Generally, a workers comp subscriber employer is only liable for its employees’ injuries sustained in the “course and scope of employment,” defined by the Act as: 1) “an activity of any kind or character that has to do with and originates in the work, business, trade, or profession of the employer,” and 2) “performed by an employee while engaged in or about the furtherance of the affairs or business of the employer.” Moreover, employers can also assert the “recreational and social activity doctrine” defense if the injury arose out of voluntary participation in an off-duty recreational, social, or athletic activity that did not constitute part of the employee’s work-related duties, and was not a reasonable expectancy of, or expressly or impliedly required by, the employment.

So how could participating in yoga classes ever fall within the course and scope of employment for anyone beyond a yoga instructor? Answer = the exception, of course!

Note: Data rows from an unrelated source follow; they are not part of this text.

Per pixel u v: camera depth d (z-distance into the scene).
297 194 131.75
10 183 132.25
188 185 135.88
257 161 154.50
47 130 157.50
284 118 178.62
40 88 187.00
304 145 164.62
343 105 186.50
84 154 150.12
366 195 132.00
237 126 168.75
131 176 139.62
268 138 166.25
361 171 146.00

Under Texas case law, an employer-sponsored recreational or social activity is within the course and scope of employment if one of three factors is shown: 1) employer expressly or impliedly required participation; 2) employer derived some benefit from the activity other than employee health and morale; or 3) the injury occurred at the site, or within the immediate vicinity of employment while the employee was required to hold him or herself in readiness for work and the activity took place pursuant to the employer’s express or implied permission.

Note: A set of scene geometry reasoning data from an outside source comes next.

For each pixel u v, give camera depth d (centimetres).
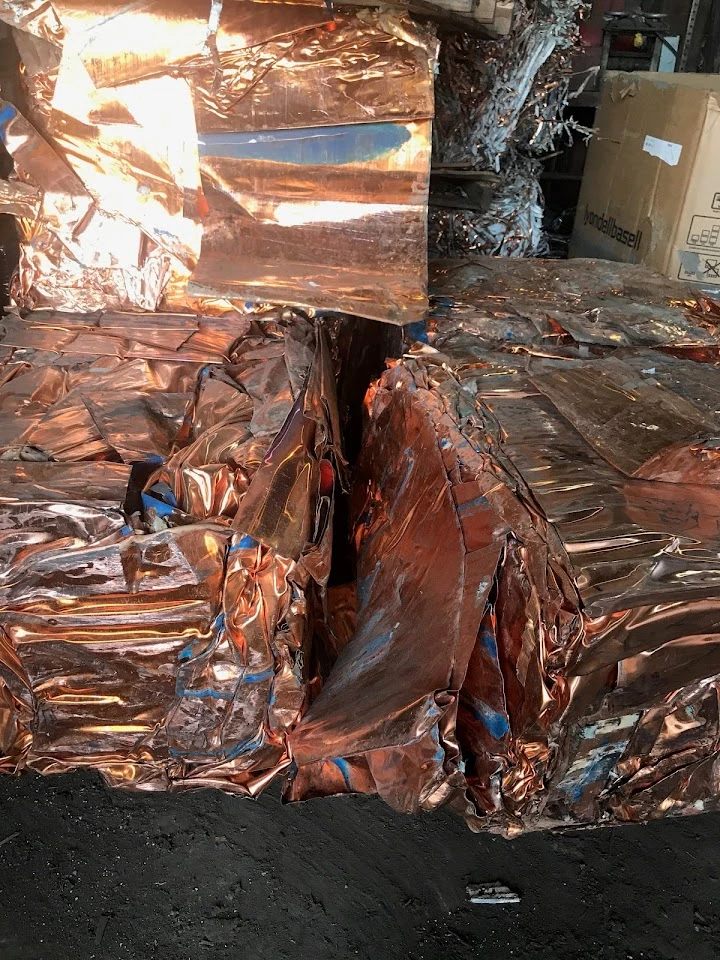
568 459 99
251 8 123
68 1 122
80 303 148
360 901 114
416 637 104
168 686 112
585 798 106
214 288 125
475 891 115
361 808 127
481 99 178
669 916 114
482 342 131
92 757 117
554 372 119
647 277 165
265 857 119
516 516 91
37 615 105
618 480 95
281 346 137
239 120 127
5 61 143
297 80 124
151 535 100
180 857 118
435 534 108
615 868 120
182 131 130
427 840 123
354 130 127
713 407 112
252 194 132
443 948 109
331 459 115
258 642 106
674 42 267
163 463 112
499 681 96
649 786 107
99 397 123
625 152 188
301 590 105
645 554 84
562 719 91
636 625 84
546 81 189
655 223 174
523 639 91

So how can an employer provide health conscious incentives and fringe benefits to its employers without opening itself up to additional exposure for work-related injuries? A conscious employer should:

  • Ensure that participation is completely voluntary. While it may seem like a good idea to encourage employees to participate in yoga classes offered at their place of employment, Texas courts have interpreted “encouragement” as “impliedly required” in several cases.
  • Refrain from inviting customers or clients to recreational or social events which are athletic in nature or involve increased physical activity. If customers or clients are present, the courts are more likely to find that the employer derived some benefit from the employee’s participation in the activity beyond the health and morale of the employees.
  • Avoid requiring employees to be available for work during participation in recreational and social activities sponsored by the employer. Keep in mind, if the injured employee can present evidence that he or she would have been required to return to work or perform regular work duties if instructed to do so by the employer, the courts will generally find that the employee was holding him or herself in readiness to work, and thus, remained in the course and scope of employment even while participating in the recreational activity.

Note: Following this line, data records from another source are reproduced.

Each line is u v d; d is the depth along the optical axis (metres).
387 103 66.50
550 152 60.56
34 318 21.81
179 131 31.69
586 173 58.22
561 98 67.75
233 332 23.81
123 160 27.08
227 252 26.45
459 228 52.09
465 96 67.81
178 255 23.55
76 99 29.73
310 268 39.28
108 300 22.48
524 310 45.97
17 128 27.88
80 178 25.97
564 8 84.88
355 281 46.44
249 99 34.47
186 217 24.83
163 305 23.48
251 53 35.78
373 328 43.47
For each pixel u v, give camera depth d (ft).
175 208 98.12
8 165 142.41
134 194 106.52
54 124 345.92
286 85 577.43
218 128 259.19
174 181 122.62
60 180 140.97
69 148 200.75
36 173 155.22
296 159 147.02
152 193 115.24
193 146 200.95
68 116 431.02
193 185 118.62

So, to definitively answer the question presented above— if the yoga classes were held after work hours and employees could not be called back to work, participation in the classes was entirely voluntary and employees were not encouraged or coerced to participate, clients/customers were not invited to attend the classes and the employer gained no benefit from their participation other than the promotion of their health and morale— then the employer might not be responsible for an employee’s yoga injury. However, even then, it would likely be a fact question for the Division of Workers’ Compensation Hearing Officer to decide.